Do you think that $\mathbb Z \subset \mathbb R$? On one hand this inclusion is quite handy. We like to write things like: $$ \sqrt{n} \quad \text{for $n\in \mathbb Z$} $$ which requires the number $n$ to be a real number (where $\sqrt\cdot$ is defined). On the other hand it is difficult to obtain such an inclusion when comes to definition. One would like to be able to define whole numbers without the need to define real numbers. This becomes more tricky when one notices that there are other inclusions which one would like to satisfy.

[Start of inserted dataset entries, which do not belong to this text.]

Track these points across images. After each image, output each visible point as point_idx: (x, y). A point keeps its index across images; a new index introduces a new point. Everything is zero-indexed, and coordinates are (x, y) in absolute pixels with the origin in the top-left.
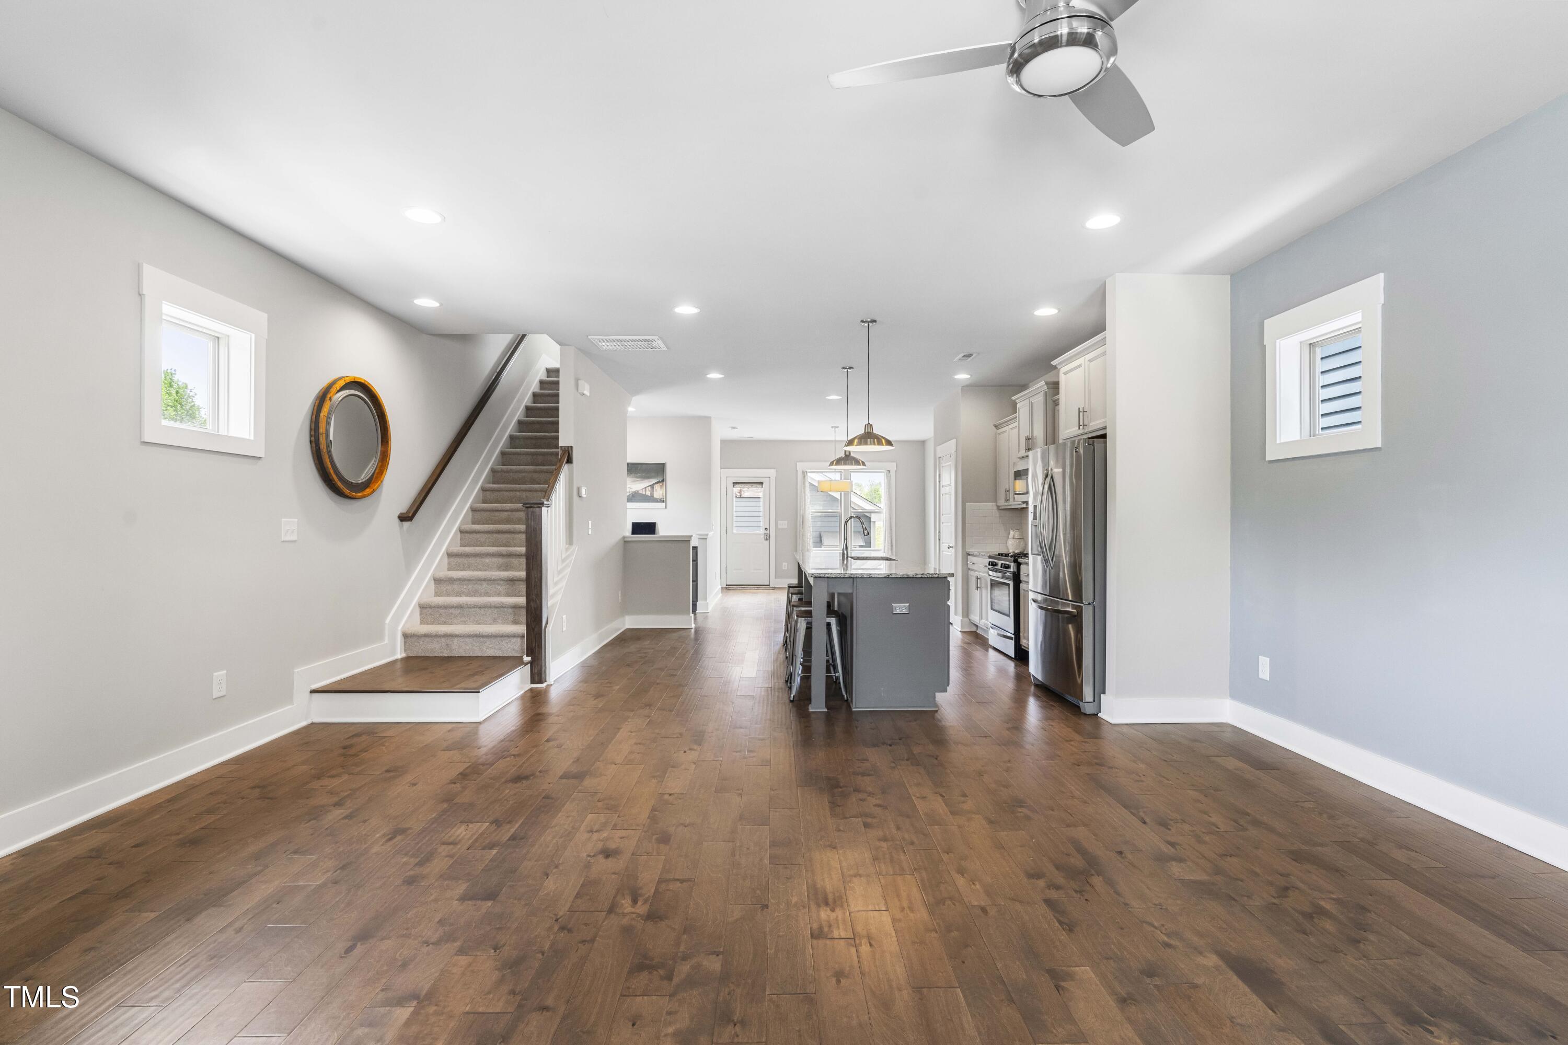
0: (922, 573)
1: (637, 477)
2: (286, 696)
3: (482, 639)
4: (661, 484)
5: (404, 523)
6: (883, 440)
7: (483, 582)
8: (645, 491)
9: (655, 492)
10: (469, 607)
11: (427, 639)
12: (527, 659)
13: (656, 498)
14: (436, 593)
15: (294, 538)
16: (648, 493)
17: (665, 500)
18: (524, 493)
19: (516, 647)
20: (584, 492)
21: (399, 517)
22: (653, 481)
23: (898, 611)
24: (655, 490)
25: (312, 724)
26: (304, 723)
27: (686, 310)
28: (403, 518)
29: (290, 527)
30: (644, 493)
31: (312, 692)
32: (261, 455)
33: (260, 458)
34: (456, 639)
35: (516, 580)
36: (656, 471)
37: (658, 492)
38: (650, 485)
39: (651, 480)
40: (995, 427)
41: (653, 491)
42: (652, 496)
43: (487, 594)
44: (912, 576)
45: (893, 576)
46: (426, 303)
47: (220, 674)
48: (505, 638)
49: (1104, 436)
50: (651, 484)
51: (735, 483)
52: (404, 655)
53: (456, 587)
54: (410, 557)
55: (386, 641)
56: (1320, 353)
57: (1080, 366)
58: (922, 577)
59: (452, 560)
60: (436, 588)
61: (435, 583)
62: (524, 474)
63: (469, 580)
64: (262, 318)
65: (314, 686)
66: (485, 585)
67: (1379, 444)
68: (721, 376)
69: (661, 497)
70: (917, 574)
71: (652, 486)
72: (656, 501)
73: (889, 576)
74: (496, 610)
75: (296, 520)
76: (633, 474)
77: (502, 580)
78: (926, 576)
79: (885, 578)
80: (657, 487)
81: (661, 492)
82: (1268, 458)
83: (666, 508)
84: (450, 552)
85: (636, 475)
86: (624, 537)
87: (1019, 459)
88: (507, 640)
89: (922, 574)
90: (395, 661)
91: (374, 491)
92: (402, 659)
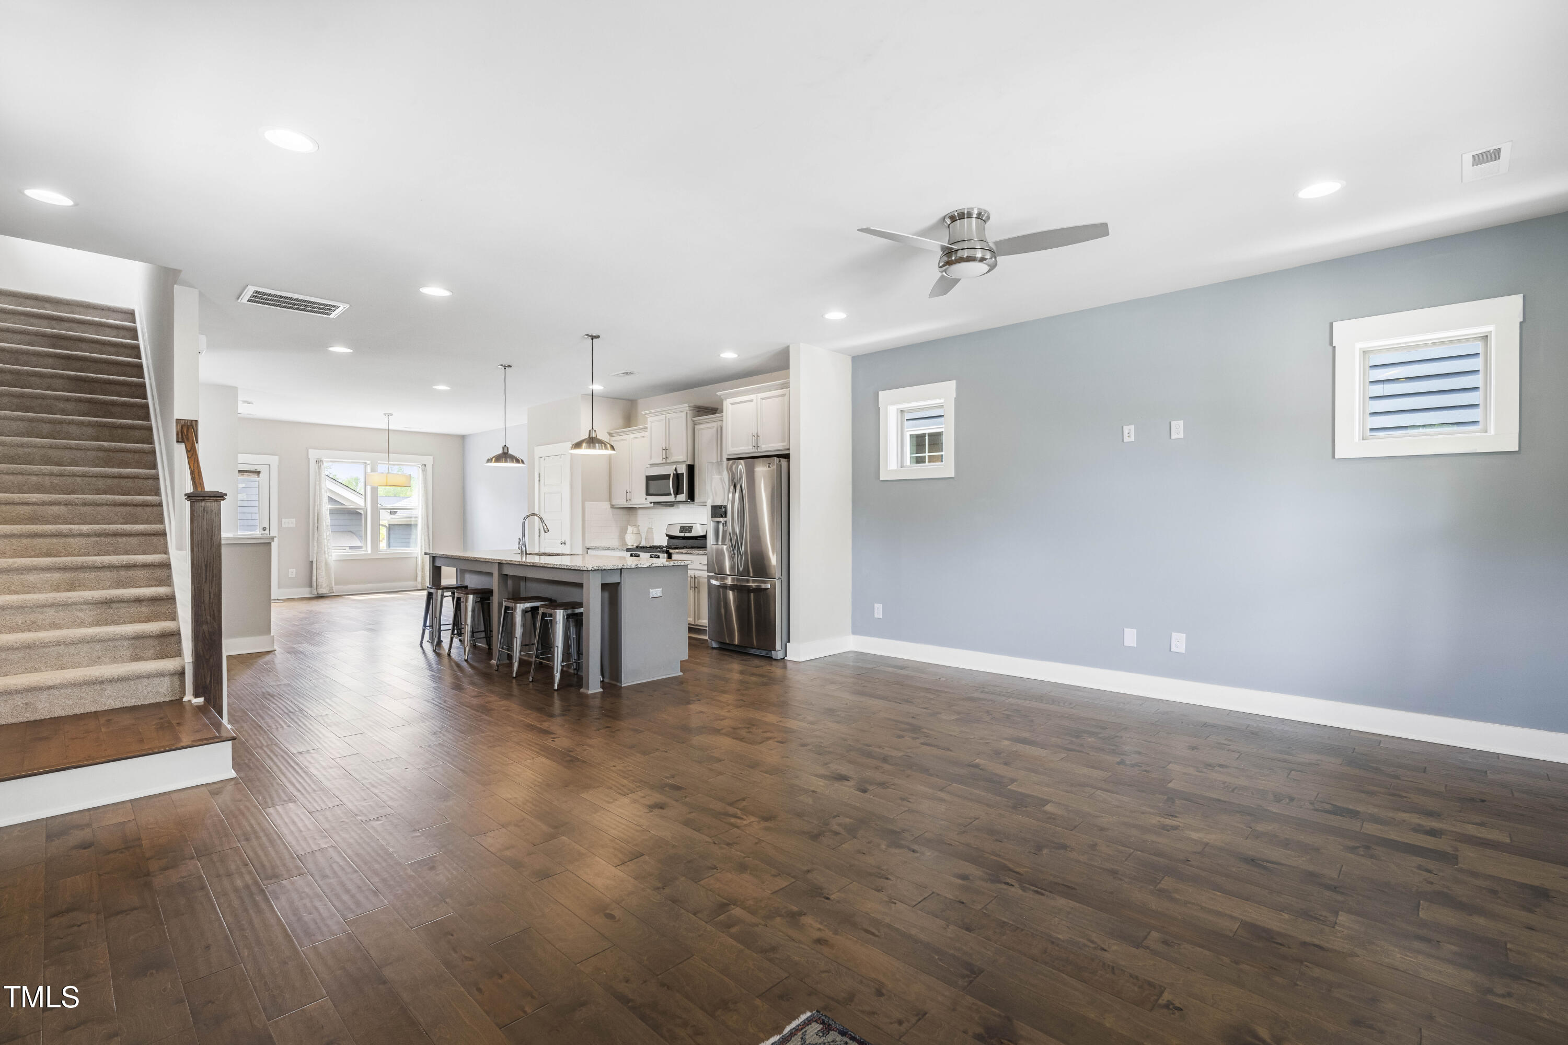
3: (99, 687)
7: (48, 610)
10: (44, 647)
12: (196, 701)
18: (47, 478)
19: (161, 690)
34: (45, 693)
35: (114, 602)
40: (609, 434)
43: (56, 626)
48: (143, 680)
49: (787, 456)
56: (907, 416)
57: (752, 401)
62: (27, 450)
63: (19, 608)
66: (50, 612)
67: (953, 476)
74: (98, 646)
77: (87, 603)
82: (881, 479)
87: (649, 466)
88: (146, 682)
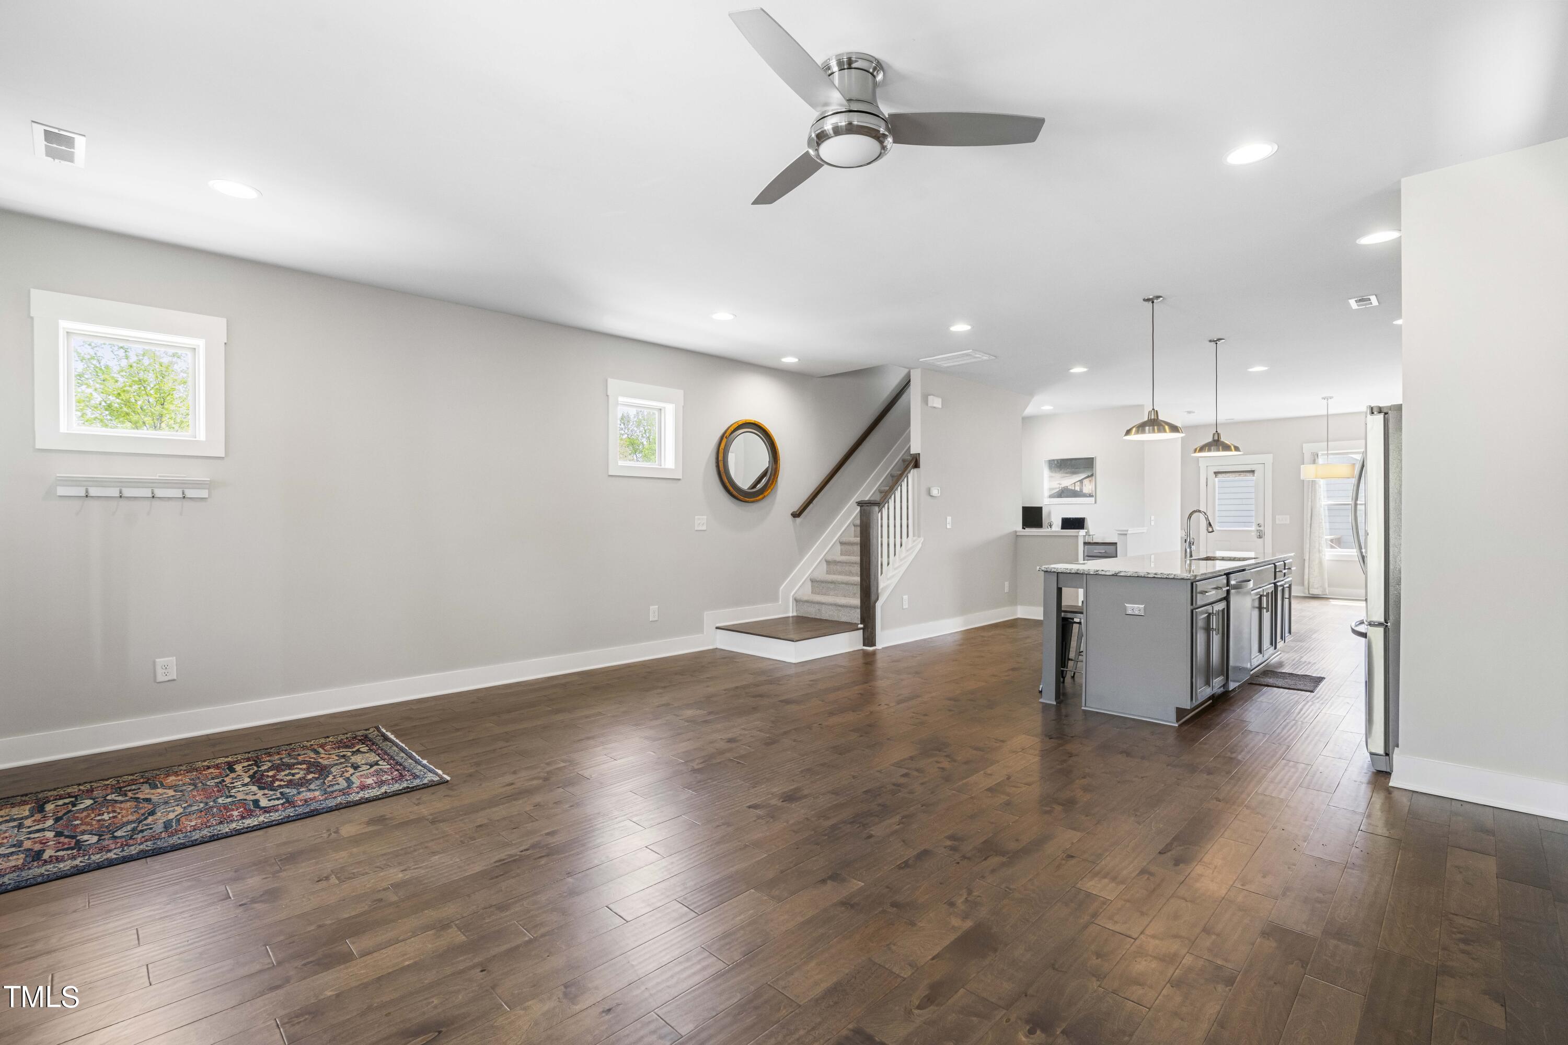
0: (1155, 572)
1: (1067, 473)
2: (697, 627)
3: (839, 608)
4: (1090, 479)
5: (796, 519)
6: (1167, 427)
8: (1075, 486)
9: (1084, 487)
10: (839, 584)
11: (808, 604)
12: (861, 626)
13: (1085, 493)
14: (827, 571)
15: (704, 528)
16: (1078, 488)
17: (1094, 494)
19: (855, 616)
20: (935, 492)
21: (792, 514)
22: (1082, 476)
23: (1130, 612)
24: (1084, 485)
25: (716, 648)
26: (711, 647)
27: (961, 327)
28: (796, 515)
29: (701, 522)
30: (1073, 488)
31: (717, 628)
32: (680, 477)
33: (679, 479)
34: (824, 606)
36: (1084, 465)
37: (1088, 487)
38: (1079, 481)
39: (1080, 475)
41: (1082, 486)
42: (1081, 490)
44: (1143, 575)
45: (1121, 574)
46: (790, 360)
47: (654, 608)
48: (852, 608)
50: (1080, 479)
51: (1216, 473)
52: (795, 614)
53: (839, 568)
54: (803, 545)
55: (780, 603)
58: (1154, 577)
59: (843, 547)
60: (827, 567)
61: (827, 564)
63: (846, 563)
64: (680, 393)
65: (718, 625)
66: (856, 567)
68: (1085, 370)
69: (1090, 492)
70: (1148, 573)
71: (1081, 481)
72: (1085, 496)
73: (1117, 573)
74: (855, 587)
75: (705, 517)
76: (1063, 470)
78: (1159, 576)
79: (1113, 575)
80: (1086, 482)
81: (1090, 487)
83: (1095, 502)
84: (841, 541)
85: (1065, 471)
86: (1016, 532)
88: (854, 610)
89: (1156, 574)
90: (788, 617)
91: (765, 497)
92: (792, 617)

For example I would like $1$ to be a polynomial with whole coefficients, or maybe a polynomial with complex coefficients, or maybe a real function of one variable...
I would say that it is not possible to satisfy all these inclusions. So maybe we must not insist on saying that $\mathbb Z \subset \mathbb R$ in the first place. Are there alternatives?
One possibility I see is that of having many different sets isomorphic to $\mathbb Z$. We should use the name $\mathbb Z$ for integers as we use $V$ for vector spaces. We should say: let $\mathbb Z$ be any set of integers. Or: let $\mathbb R$ be a set of reals and let$\mathbb Z$ be the set of real integers $\mathbb Z \subset \mathbb R$. And so on...
Another possibility I see (but I'm not sure if it can be really founded) is that of redefining the meaning of equality $=$ and distinguish between equality and identity. We could try to take an "object-oriented" approach where equality could be defined like any other operation. So one could define $1 = 1/1$ i.e. the integer $1$ is the same as the rational $1/1$ and one should define the sum of integers and rational by converting the integer to a rational and then performing the sum between rationals. This also modifies the concept of 'set' since the set $\{1, 1/1 \}$ is equal to $\{1/1\}$ and hence has a single element. This is, more or less, how types work in computer languages. Can this approach be made rigorous?